Ertan Armağan
Son zamanlarda Ege’nin çeşitli yerlerine geziler yaptım. Tarihe ilgili olduğum için çeşitli antik kentleri gezdim. Özellikle eski Yunan Medeniyetinin yaşadığı Afrodisias, Milet, Efes gibi büyük ören yerleri; Likya Birliği ve Lidyalıların yaşadığı Sardes, Patara, Teos gibi nispeten daha küçük ören yerlerini de ziyaret ettim. Elbette çok şey öğrendim. Tarihi dokuları, benzersiz yapıları ve insanlık medeniyetine katkıları bakımından bu antik kentler çok önemlidir. Bin yıldan uzun süredir bizim hüküm sürdüğümüz bu topraklar, benim ziyaret ettiğim yerler dışında da birçok kadim uygarlığa ev sahipliği yapmıştır. Hititler, Frigler, Urartular ve niceleri…

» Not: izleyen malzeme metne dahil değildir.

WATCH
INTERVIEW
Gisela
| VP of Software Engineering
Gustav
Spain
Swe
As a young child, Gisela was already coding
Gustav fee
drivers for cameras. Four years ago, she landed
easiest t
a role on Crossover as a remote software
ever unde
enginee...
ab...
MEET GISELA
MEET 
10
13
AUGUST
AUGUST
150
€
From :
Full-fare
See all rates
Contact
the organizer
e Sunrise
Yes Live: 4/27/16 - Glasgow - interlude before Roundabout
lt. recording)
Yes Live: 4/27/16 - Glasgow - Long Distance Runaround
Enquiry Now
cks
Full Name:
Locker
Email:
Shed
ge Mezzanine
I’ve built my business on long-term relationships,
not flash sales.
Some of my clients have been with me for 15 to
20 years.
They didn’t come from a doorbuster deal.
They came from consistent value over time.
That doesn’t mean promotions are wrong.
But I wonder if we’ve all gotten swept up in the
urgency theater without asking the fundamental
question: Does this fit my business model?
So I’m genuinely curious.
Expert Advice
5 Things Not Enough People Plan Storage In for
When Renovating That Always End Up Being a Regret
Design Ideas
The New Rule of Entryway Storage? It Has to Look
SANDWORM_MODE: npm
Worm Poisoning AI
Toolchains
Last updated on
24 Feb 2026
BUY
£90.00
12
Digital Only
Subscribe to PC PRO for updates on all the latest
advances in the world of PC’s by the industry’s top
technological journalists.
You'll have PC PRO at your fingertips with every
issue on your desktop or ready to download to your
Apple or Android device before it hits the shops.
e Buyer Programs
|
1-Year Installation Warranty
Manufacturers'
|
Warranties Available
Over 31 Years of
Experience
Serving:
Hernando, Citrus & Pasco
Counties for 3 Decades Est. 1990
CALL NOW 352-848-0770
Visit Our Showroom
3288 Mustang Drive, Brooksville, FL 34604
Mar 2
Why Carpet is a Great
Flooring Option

Balıkesir’den, Antalya’ya kadar gördüğüm çoğu il ve ilçemizde Kuva-yi Milliye müzelerini de gezdim. Kara Fatma, Demirci Mehmet Efe, Yörük Ali Efe ve nice isimsiz kahramanı daha iyi tanıdım ve anladım. Biz Kurtuluş Savaşı’nı sadece Yunan’a karşı değil, onun temsil ettiği zihniyete karşı da vermişiz. Kendi köklerinin bulunduğu bu toprakları almak için en zayıf anımızda, karşımıza tüm güçlerle birlikte gelmelerinin sebebi de buymuş. Dünyanın en güzel coğrafyalarından birinden çıkarmak istemişler bizi. Kendi atalarının sahip oldukları nimetleri yeniden elde etmek istemişler.
Kan kırmızı bir bayrak, engel oldu bütün saldırılara. Bizim atalarımızın ataları kanlarını döktüler ve bu dünyanın en güzel yurdunu bize bıraktılar. Bizim atalarımızsa o kırmızı bayrağımızı yere düşürmeden savundular bu toprakları. Ben ne zaman görsem o güzel kırmızıyı, şükran duyarım o şanlı kahramanlara. Ne zaman görsem o şanlı kırmızı bayrağımızı, umutlarım hep tazelenir. O kırmızı ki şehitlerimizin kanıdır. O, beyaz hilal ve yıldızı sarmalayan ve tüm dünyaya adeta: “Bu yurt bizim!” diye seslenen kırmızı sıradan bir renk değildir. Bütün ülkemizin, çocuklarımızın ve yarınlarımızın rengidir.